(1) 大脳半球離断術
一側大脳半球に広範囲のてんかん原性域を持つ患者様に対しては大脳半球離断術が適応となります。適応となる疾患としては、片側巨脳症やスタージ・ウエーバー症候群、ラスムッセン脳炎、虚血性脳血管障害後、外傷後などがあります。この手術法は、病側の脳を健常脳から切り離す(取り除くのではなく繊維連絡を切ります。)ことによって、病側脳からのてんかん波の伝播を防ぐ手術法です。てんかん原性域が片側の大脳半球に存在する場合には良好な発作予後が見込めます。ただし、患側半球に運動機能、言語機能、視機能などが残存している場合には、手術によって、残存機能が犠牲になるため、適応判断には慎重な検討を要します。

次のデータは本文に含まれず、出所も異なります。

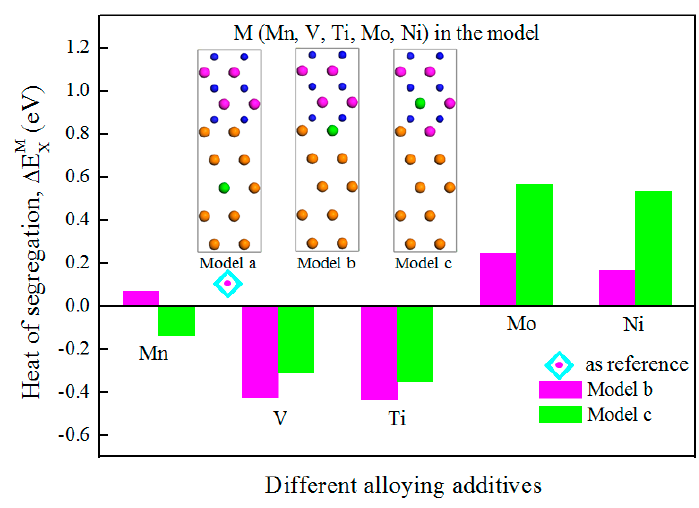
Figure 2. The heat of segregation ( ∆ E seg ) for the Fe(111)/Cr 2 N(0001) interface after M (M = Mn, V, Ti, Mo, and Ni) atom is introduced.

手術方法としては、水平法、垂直法と大きく分けて2種類の手術法があります。我々はどちらでも可能な場合には垂直法を行っています。
(2) 側頭頭頂後頭葉離断術
片側の側頭葉、後頭葉、頭頂葉にてんかんの原因があり、前頭葉にはてんかんの原因はなさそうである場合、側頭頭頂後頭葉離断術の適応となります。てんかん原性領域が手術範囲内におさまっている場合には良好な発作予後が見込めます。ただし、手術範囲に存在する機能は犠牲になるため、適応判断には慎重な検討を要します。
(3) 中心部温存大脳半球離断術
片側の前頭葉、側頭葉、後頭葉、頭頂葉にてんかんの原因があるものの、運動野にはてんかんの原因がなさそうである場合、中心部温存大脳半球離断術の適応となります。てんかん原性領域が手術範囲内におさまっている場合には良好な発作予後が見込めます。ただし、手術範囲に存在する機能は犠牲になるため、適応判断には慎重な検討を要します。
※離断術と切除術の違いについて。
離断術というのは、脳そのものは取り除いてしまわず、頭の中に残しておきます。切除術というのは、脳そのものを取り除きます。どちらの手術でも、その部分から、てんかんが起こらないようにするという意味で同じ効果をもちます。また、どちらの手術でも、その部分に存在していた脳機能は失われます。(離断や切除される脳以外の脳が機能を代償してくれたり、離断や切除される脳にそもそも目立った機能が存在しない場合には、脳機能の低下は目立たない場合もよくあります。) 現在のところ、我々はどちらでも可能な場合には、離断術を選択しています。